Reuters cita FT dicendo: dopo che gli investitori hanno sollevato obiezioni sulla valutazione, Tether ha spostato il discorso di finanziamento originariamente discusso da "15 miliardi - 20 miliardi di dollari" a una fascia di "almeno 5 miliardi di dollari va bene".

Questo non è un piccolo aggiustamento, questo è un segnale: i giganti delle stablecoin ammettono per la prima volta in pubblico che anche i mercati dei capitali hanno il loro tetto.

Perché il fossato delle stablecoin non si trova solo nella tecnologia, ma nella fiducia, nella regolamentazione, e nel "di chi sei realmente la banca ombra".

Nello stesso articolo c'è un numero molto evidente: la dimensione dei token USDT in circolazione è scritta come circa 187 miliardi di dollari. Puoi non gradirlo, ma non puoi ignorarlo.

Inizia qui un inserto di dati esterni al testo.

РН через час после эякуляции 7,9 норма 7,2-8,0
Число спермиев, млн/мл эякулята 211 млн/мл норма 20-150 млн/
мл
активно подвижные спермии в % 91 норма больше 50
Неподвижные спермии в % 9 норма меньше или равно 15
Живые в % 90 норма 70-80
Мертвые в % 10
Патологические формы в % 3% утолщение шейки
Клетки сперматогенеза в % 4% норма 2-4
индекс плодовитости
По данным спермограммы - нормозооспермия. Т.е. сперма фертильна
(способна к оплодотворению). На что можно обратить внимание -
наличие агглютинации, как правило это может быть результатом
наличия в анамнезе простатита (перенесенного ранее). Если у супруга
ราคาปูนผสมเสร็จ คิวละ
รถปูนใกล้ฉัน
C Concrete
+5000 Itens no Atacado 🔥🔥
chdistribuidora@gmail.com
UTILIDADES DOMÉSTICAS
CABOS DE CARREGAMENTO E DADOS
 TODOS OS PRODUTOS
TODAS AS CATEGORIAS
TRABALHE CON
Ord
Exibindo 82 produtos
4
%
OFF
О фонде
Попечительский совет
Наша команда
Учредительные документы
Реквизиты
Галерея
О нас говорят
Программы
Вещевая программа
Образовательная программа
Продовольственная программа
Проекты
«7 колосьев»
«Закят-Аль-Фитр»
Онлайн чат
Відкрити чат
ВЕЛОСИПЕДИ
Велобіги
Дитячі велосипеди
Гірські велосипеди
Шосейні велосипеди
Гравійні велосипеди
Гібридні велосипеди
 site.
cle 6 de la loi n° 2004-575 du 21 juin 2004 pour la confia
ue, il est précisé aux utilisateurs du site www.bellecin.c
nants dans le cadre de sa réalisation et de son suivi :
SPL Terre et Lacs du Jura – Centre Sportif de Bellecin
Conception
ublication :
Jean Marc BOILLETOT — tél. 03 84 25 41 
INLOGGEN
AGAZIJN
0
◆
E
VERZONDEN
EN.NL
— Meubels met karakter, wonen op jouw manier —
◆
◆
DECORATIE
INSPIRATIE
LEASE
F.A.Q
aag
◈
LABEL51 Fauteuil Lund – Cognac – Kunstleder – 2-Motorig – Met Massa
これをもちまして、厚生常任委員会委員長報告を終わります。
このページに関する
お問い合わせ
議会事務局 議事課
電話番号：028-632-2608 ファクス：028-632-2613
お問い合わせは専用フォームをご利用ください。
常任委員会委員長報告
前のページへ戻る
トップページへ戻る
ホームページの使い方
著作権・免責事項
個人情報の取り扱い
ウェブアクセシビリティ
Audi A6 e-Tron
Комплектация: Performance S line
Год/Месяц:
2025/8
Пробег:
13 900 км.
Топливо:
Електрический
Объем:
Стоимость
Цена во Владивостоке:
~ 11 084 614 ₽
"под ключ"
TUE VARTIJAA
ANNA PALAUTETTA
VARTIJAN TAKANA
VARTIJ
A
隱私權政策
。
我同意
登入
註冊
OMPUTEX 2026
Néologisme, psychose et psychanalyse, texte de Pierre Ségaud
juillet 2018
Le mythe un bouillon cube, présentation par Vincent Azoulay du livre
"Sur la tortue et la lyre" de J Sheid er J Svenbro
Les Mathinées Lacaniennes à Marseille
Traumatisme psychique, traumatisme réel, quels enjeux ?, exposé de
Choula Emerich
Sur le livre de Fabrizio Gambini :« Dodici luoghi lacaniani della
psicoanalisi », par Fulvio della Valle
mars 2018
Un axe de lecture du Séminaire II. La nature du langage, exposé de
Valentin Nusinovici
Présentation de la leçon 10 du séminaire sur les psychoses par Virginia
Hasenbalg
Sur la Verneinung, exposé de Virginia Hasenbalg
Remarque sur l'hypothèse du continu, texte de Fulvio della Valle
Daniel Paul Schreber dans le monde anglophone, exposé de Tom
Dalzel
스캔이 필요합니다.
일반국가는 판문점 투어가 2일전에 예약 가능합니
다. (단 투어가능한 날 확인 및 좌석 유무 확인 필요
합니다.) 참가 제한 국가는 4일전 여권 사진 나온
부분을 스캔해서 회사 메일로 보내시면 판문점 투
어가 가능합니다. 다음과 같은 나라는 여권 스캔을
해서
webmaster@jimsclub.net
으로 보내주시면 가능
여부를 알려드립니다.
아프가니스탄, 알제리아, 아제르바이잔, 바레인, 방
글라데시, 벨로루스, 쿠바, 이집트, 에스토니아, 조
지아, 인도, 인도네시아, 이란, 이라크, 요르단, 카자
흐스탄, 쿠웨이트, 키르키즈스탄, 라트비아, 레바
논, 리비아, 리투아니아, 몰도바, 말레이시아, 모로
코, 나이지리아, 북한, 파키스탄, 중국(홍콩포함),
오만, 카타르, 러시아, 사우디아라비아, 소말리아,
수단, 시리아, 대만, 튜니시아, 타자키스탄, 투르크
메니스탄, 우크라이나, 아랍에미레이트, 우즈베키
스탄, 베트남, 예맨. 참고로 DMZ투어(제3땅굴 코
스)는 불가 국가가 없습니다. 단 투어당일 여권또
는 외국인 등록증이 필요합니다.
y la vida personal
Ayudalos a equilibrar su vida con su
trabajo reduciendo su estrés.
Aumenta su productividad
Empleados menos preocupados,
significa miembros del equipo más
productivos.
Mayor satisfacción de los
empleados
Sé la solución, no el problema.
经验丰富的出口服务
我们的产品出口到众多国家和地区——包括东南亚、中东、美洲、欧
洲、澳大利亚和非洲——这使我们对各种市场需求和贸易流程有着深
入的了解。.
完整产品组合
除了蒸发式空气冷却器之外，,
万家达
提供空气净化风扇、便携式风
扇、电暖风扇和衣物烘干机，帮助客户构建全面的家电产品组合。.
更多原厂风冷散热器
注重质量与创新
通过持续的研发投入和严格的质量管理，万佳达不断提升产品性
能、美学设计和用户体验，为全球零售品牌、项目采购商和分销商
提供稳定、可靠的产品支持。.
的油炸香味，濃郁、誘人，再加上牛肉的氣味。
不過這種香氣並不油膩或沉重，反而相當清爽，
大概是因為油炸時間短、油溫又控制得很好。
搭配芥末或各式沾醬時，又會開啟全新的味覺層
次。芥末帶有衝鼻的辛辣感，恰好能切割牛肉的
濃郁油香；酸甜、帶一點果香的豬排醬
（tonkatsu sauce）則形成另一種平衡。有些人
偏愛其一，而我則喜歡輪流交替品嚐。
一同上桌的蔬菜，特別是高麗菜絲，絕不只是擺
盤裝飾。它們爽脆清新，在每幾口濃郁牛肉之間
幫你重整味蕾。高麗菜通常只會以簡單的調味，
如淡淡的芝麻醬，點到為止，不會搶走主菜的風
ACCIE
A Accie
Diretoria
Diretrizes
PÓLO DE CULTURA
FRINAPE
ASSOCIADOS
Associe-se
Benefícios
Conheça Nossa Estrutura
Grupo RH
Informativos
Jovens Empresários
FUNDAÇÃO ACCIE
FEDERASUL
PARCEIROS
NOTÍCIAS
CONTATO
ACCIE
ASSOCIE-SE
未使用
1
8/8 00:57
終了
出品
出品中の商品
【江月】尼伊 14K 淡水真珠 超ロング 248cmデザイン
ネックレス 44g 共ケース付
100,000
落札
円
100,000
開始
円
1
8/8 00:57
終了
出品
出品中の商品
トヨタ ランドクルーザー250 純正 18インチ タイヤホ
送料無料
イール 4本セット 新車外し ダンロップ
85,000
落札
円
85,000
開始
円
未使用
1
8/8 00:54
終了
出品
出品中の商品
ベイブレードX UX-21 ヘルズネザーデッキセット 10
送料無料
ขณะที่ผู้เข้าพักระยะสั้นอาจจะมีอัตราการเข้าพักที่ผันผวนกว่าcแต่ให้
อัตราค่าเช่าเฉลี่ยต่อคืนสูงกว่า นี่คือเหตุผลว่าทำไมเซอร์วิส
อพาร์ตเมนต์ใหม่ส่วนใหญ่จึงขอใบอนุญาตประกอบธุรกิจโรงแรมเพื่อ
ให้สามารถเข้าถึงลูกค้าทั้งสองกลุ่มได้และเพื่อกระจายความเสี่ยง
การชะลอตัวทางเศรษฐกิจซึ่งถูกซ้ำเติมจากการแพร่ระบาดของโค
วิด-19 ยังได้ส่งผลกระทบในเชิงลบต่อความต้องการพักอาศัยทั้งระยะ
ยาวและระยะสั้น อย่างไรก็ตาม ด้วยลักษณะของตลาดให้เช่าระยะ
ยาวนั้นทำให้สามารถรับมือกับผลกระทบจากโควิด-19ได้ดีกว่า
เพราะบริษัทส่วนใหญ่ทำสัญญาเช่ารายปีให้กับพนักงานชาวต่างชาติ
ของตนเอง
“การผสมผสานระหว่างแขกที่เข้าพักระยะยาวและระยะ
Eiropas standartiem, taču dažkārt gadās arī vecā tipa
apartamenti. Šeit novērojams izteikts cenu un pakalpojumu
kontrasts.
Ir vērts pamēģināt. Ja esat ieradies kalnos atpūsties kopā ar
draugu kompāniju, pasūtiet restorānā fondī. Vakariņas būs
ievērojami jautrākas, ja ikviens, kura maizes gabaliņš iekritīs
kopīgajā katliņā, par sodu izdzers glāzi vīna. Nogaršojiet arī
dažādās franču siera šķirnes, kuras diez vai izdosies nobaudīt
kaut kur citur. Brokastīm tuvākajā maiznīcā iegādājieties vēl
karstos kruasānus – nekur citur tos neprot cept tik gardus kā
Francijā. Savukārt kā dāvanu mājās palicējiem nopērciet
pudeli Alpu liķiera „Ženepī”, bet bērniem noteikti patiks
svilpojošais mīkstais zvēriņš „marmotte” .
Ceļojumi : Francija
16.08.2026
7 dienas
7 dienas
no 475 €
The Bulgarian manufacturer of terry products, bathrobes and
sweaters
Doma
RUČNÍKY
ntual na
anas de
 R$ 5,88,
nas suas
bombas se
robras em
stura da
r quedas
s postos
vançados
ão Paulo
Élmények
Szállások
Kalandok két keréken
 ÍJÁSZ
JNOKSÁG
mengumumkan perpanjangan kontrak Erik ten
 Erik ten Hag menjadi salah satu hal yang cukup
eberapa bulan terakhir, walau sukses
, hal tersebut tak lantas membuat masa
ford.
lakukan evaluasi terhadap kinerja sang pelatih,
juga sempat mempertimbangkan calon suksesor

Più drammatico è che Tether, mentre si ritira dal finanziamento, avanza nella gestione degli asset: Reuters ha menzionato a gennaio che il CEO prevede di allocare il 10% del proprio portafoglio in Bitcoin, il 10%-15% in oro, e ha persino rivelato la quantità di oro fisico detenuta.

Tradotto in parole semplici: si sta comportando come un "gestore di riserve multi-asset". Questo è molto simile a un fondo sovrano, piuttosto che a un "azienda che emette dollari sulla blockchain".